Yeah, it’s the “processes” memory usage that increases.
The GenStage pipeline is pretty straight forward:
- Producer loads batches of records from DB
- Consumer supervisor consumes these records, and start an
EventProcessor
process
- The event processor processes the event (parsing text, etc.), then sends a notification event to the process managing the entire pipeline. Upon receiving an
ack
message from the managing process, the event processor shuts down.

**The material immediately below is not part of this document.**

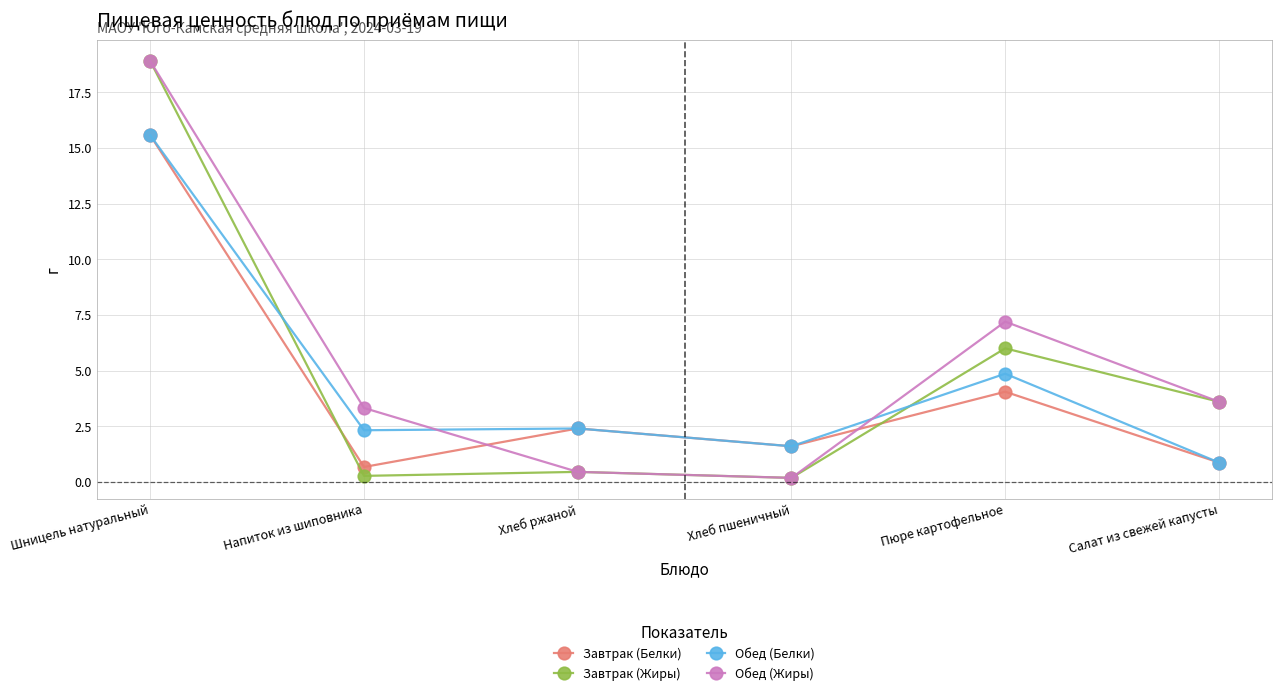

How many interior local valleys does the Завтрак (Белки) series have?

2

It appears the event processor is where I have some issues, process-wise, as Observer is reporting 746MB in “memory” which is just nuts. The event handling module is quite straightforward:
defmodule IngestionEngine.Pipeline.EventProcessor do
use GenServer
require Logger
@ack_timeout 6_000
def start_link(args, event), do: start_link(Keyword.put(args, :event, event))
def start_link(args) do
GenServer.start_link(__MODULE__, args)
end
@impl GenServer
def init(args) do
state =
args
|> Keyword.take([:report_to, :handler, :event])
|> Enum.into(%{})
|> Map.put(:ack_await_ref, nil)
{:ok, state, {:continue, :handle_event}}
end
@impl GenServer
def handle_continue(:handle_event, state), do: handle_event(state)

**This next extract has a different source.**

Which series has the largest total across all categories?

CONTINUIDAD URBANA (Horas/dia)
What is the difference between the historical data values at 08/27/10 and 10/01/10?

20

defp handle_event(%{handler: handler, event: event} = state) do
result = handler.(event)
case Map.get(state, :report_to) do
nil ->
stop(state)
report_to ->
send(report_to, {:event_processed, self(), %{event: event, result: result}})

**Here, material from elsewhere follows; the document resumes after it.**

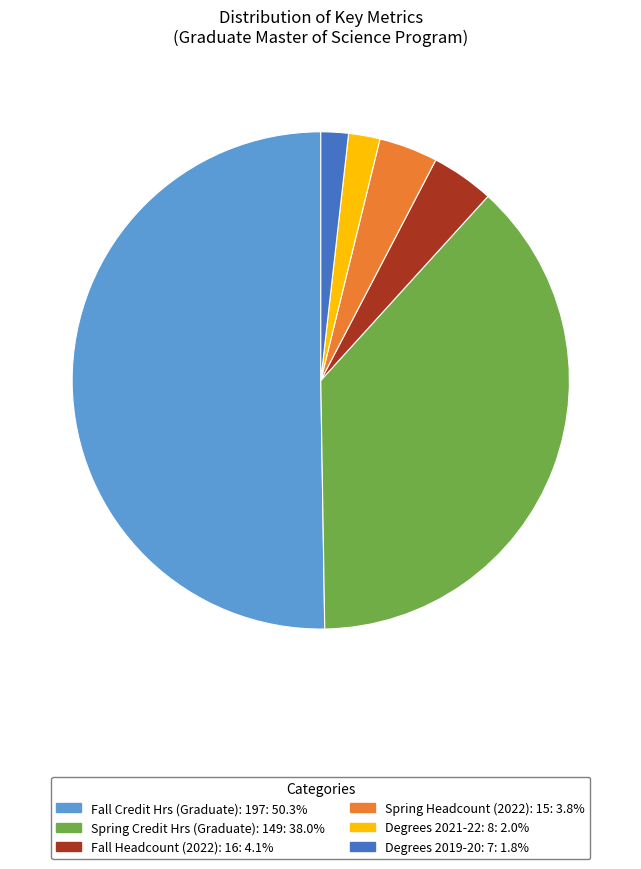

Count the number of slices in the pie.

6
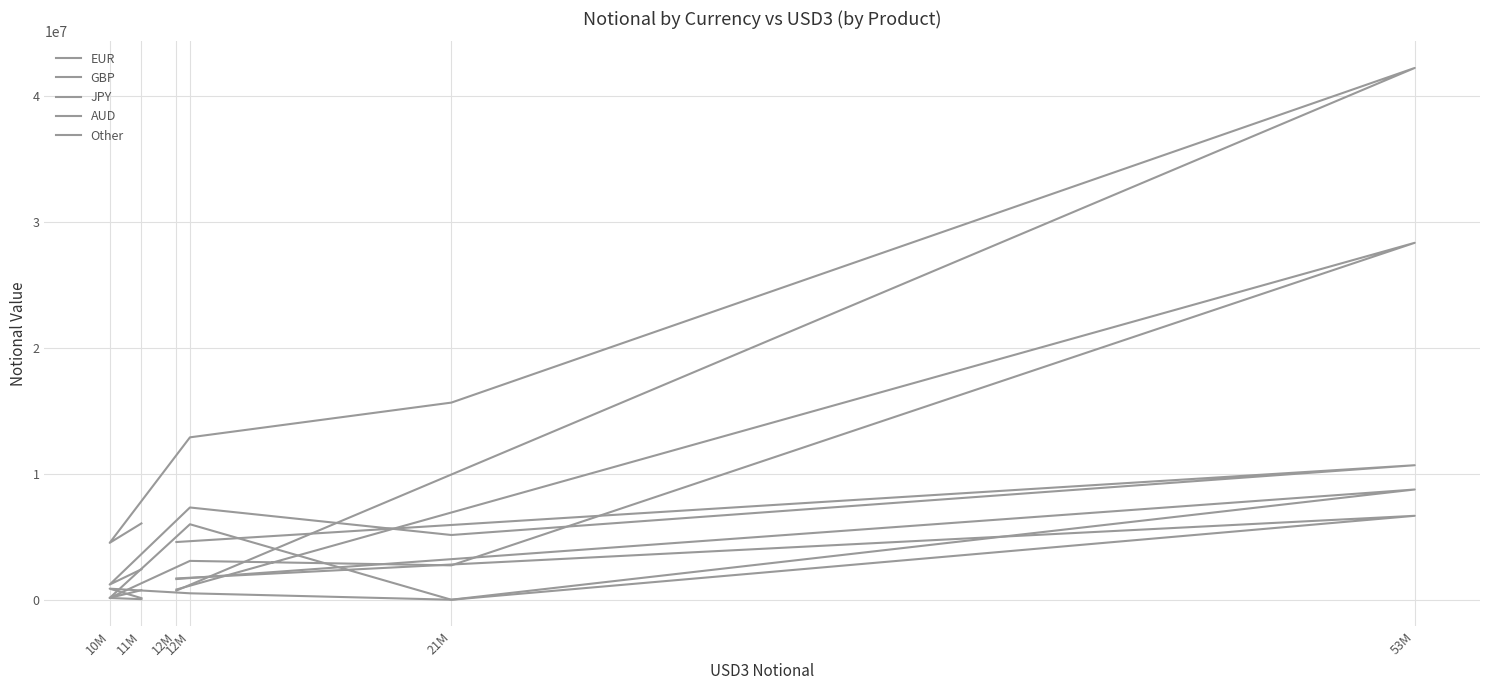

How many lines are shown in the chart?

5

ack_await_ref = Process.send_after(self(), :ack_not_received, @ack_timeout)
{:noreply, Map.put(state, :ack_await_ref, ack_await_ref)}
end
end
@impl GenServer
def handle_info(:retry, state) do
state =
state
|> cancel_timer()
|> handle_event()
{:noreply, state}
end
def handle_info(:ack_event_processed, state) do
stop(state)
end
def handle_info(:ack_not_received = reason, state) do
stop(state, reason)
end
def handle_info(msg, state) do
Logger.warn("Unhandled info message: #{inspect(msg)}")
{:noreply, state}
end
defp stop(state, reason \\ :normal) do
{:stop, reason, cancel_timer(state)}
end
defp cancel_timer(%{ack_await_ref: nil} = state), do: state
defp cancel_timer(%{ack_await_ref: ref} = state) when is_reference(ref) do
Process.cancel_timer(ref)
Map.put(state, :ack_await_ref, nil)
end
end
So I believe the issue is likely in the handler
function: Observer tells me the problem processes are spending a lot of time in erlang:re_run_trap
(which I assume is a regex-related function, as I haven’t found any info on it) as well as Elixir.String:do_replace
, so I’m probably doing something dumb in there… I’ll probably start by adding a send_after
in the event processor to crash and dump the current state if the process runs for too long to see if I can reproduce the issue with a given set of data.